On Thursday, a vehicle trolled around Harvard Square bearing screens with the names and likenesses of some of the Harvard University students who had signed on to a public statement blaming Israel for the brutal attacks on civilian families within its own borders. Earlier, Bill Ackman, the billionaire CEO of Pershing Square Capital Management, had said that other CEOs in his sector had asked for the names of the students, lest one of them “inadvertently hire one of them.”
Tempting as it surely was for those infuriated by the students’ naivete, we don’t condone any of that public shaming of young people who are still formulating mature political opinions and the expression thereof, and who may not have even fully known what was going out in their name on social media. It’s un-American.
But when it comes to administrators, that’s a different matter. Last week, universities as a group overwhelmingly failed to condemn the unspeakable Hamas attacks, instead mostly offering mealy-mouthed statements that did not so much support their own Jewish students in their hour of extraordinary need as anger and upset them. Very few administrators intuited the echoes of the Holocaust pouring out of tablets and phones on their campuses; or, if they did, they were scared to say so.
Most would have been better saying nothing, although college presidents now feel pressure to make statements about everything in the outside world, lest they be criticized for silence.
For the last few years, colleges have been able to issue anodyne progressive statements designed not so much to lead as to follow, and Israel has been part of a crude post-colonialist narrative that has taken hold on many campuses and become the only acceptable point of view.
Within the last few days, those in administration buildings, as well as those in residence halls, have discovered that, in times like these, when figures they have deemed sympathetic are slaughtering civilians in their own homes, there are consequences for merely parroting that reductive line of thinking.

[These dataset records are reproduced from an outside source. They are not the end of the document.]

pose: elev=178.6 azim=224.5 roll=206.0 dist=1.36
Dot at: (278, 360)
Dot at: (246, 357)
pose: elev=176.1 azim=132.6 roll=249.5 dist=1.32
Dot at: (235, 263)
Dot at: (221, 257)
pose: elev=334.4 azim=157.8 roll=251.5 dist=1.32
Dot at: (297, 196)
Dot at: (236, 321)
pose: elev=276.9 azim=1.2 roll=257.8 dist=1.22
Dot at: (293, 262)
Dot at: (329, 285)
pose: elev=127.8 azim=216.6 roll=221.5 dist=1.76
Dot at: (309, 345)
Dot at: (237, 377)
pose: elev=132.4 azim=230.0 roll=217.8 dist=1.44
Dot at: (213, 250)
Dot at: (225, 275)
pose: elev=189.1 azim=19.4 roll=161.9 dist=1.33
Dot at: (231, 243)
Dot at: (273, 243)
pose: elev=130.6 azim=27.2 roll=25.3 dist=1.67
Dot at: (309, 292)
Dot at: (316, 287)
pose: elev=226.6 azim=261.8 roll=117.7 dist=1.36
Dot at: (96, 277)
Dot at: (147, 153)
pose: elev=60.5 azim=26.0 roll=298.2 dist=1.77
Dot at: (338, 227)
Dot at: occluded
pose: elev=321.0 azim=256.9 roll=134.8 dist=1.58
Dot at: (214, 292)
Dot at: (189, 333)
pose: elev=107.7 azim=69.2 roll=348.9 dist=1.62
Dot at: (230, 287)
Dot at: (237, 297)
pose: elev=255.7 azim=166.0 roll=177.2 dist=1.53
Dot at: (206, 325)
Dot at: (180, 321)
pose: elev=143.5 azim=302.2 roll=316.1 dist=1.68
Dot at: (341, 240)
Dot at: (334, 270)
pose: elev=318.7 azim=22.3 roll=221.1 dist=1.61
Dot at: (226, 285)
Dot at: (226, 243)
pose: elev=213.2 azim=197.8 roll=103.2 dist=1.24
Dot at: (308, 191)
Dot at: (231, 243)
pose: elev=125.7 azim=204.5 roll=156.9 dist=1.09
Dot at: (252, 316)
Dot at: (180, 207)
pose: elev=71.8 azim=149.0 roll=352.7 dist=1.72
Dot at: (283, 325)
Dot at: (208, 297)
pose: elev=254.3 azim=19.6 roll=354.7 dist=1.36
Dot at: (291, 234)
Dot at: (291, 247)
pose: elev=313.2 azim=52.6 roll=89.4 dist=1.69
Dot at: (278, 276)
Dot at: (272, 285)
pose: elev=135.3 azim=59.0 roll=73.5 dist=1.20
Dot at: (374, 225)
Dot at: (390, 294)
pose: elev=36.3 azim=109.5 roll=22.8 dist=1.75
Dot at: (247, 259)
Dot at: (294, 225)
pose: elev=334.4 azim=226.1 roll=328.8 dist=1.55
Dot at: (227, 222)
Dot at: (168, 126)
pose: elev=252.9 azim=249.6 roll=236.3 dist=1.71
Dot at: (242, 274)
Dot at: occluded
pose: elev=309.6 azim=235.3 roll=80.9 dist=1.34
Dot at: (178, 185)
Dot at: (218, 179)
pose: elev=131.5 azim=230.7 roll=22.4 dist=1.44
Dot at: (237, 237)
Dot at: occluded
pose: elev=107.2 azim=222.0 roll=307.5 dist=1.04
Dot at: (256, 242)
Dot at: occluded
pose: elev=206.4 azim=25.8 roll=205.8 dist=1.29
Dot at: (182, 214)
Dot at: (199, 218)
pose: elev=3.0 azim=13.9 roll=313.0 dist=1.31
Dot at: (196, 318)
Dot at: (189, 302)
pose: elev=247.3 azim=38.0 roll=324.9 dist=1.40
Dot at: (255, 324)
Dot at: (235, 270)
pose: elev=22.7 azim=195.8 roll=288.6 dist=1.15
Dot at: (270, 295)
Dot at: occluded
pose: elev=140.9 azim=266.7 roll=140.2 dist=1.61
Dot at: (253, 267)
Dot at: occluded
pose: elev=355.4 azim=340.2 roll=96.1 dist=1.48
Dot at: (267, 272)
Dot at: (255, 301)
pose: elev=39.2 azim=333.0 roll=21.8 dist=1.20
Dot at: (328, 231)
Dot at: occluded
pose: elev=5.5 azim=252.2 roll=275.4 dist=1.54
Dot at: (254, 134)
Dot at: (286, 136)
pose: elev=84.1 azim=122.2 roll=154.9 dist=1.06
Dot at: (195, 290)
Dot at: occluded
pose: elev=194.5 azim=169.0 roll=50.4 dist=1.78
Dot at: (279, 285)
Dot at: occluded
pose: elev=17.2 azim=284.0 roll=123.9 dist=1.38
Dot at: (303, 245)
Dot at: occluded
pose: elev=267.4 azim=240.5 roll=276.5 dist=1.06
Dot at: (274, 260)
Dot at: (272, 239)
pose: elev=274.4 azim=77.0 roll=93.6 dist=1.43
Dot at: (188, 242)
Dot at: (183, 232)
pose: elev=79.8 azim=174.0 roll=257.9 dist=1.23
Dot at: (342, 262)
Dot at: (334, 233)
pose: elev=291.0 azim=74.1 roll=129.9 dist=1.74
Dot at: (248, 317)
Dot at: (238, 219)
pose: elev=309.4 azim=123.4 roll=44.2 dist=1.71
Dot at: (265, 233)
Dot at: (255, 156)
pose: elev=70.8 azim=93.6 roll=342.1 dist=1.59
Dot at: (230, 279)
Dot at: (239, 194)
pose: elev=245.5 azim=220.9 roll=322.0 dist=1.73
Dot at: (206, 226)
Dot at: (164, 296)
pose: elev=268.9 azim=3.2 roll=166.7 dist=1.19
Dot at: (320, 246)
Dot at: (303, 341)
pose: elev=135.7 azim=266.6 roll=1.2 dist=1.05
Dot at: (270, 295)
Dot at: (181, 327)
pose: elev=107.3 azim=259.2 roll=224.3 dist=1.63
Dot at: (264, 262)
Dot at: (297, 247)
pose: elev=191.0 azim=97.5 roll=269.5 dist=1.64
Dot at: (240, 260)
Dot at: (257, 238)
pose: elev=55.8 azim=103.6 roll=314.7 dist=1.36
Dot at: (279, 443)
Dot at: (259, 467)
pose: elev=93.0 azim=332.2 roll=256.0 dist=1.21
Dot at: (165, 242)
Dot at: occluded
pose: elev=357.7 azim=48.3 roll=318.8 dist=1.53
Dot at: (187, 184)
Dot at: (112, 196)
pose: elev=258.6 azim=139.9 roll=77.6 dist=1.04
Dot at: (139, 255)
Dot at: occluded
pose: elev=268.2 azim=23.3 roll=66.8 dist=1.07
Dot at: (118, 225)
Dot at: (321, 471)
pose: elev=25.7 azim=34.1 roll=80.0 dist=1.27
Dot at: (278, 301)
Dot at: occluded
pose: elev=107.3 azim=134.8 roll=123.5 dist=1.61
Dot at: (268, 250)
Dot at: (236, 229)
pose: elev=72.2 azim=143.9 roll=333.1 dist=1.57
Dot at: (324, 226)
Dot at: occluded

Especially when many of the dead were themselves left-wingers, highly critical of the Israeli government.
Yes, donors got upset. Yes, buildings might not now get built. Yes, people who make ill-timed statements and throw them to the wind might find it has quickly blown them back in their faces.
Yes, employers might think twice about whether a job candidate shares their values. Free speech goes both ways.
And last week, some well-paying law firms and Wall Street entities woke up, said they had their limits and that blaming Israel for the slaughter of its own innocents exceeded them.
They have that right and students now should be protected from harm but given a chance to absorb that painful lesson.